Monthly Archives: January 2021

Kick ’em all out

Imagine if you owned a building. Let’s say it’s the largest and best building and everyone wanted to gather there to meet with friends and organize groups. Let’s say it’s such a fantastic building that no other buildings can rival it.

Now imagine that in one of the rooms of the building a group regularly got together to exchange the most hateful ideas. Then one day you turn on the news. That same group is on the television attacking the legislative branch of the United States. It is destroying government property and committing acts of terror. The group chanted to execute the Vice President of the United States.

Five people died. It could have been worse. Greater crimes had been planned but fortunately were averted.

You make the decision to ban that group from ever meeting in your building again. You’re horrified that it was in this building the planning unfolded to unleash pure chaos and even murder. Your building was a central location to nurture the ideas that then became actualized.

Because your building is the biggest and it’s used by so many should you be disallowed from banning said group? Of course not.

Let’s imagine a media outlet spent days criticizing you for not allowing the group to meet at your building. That this decision somehow violated their right to meet. Let’s say this media outlet focused not on the murder and criminality resulting from the meetings but the “wrongness” of kicking out the group to discuss their vitriol and plan further violence.

The buildings are, you guessed it, Facebook and Twitter.

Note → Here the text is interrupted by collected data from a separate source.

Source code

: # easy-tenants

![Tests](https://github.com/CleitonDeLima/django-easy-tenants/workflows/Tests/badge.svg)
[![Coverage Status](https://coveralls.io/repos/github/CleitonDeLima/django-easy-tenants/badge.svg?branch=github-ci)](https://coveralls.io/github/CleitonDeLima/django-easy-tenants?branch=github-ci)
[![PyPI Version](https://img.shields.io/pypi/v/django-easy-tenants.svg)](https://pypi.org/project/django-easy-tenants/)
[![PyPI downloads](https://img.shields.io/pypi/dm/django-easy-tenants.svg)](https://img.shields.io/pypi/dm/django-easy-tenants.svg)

The media outlet is Fox.

The events that unfolded at the capital were long in the making. They were based on ideas shared and expressed on the platforms Facebook and Twitter. They have every right to no longer offer their virtual space as a meeting ground.

As for Fox “news,” it is disgusting that their focus is on the power of these platforms as opposed to the violence and loss of life and attack on the very foundation of democracy. They refuse to examine the causal factors of January 6th (for example, Trump’s idiotic rhetoric of fighting to get your country back). It’s perhaps because they’d be guilty of being part of that causal factor, of openly spreading disinformation about the election, and allowing their audience to believe the election was stolen. Or, of allowing their audience to believe that a Biden/Harris administration is the death of freedom and the gateway to socialism.

I’m so completely sickened by the images of January 6th. I’m scared that I share a country with people who invest in white supremacy and have found a hobby in terror. The education in this country is meant to imbibe us with good citizens, not foster horrific notions that ultimately manifest in violence. Media literacy is desperately needed. Basic logic skills are desperately needed. Then let’s move on to literature and culture and open up the avenue of empathy and appreciation for the different viewpoints of Americans.

But first, we cannot forget that “free speech” is not absolute by a government and it is not bestowed by a company. A business cannot take away free speech.

Be mindful of the ideas you see exchanged and interrupt racism and misinformation when you can. That, I believe, is the justice one can offer in the aftermath of January 6th.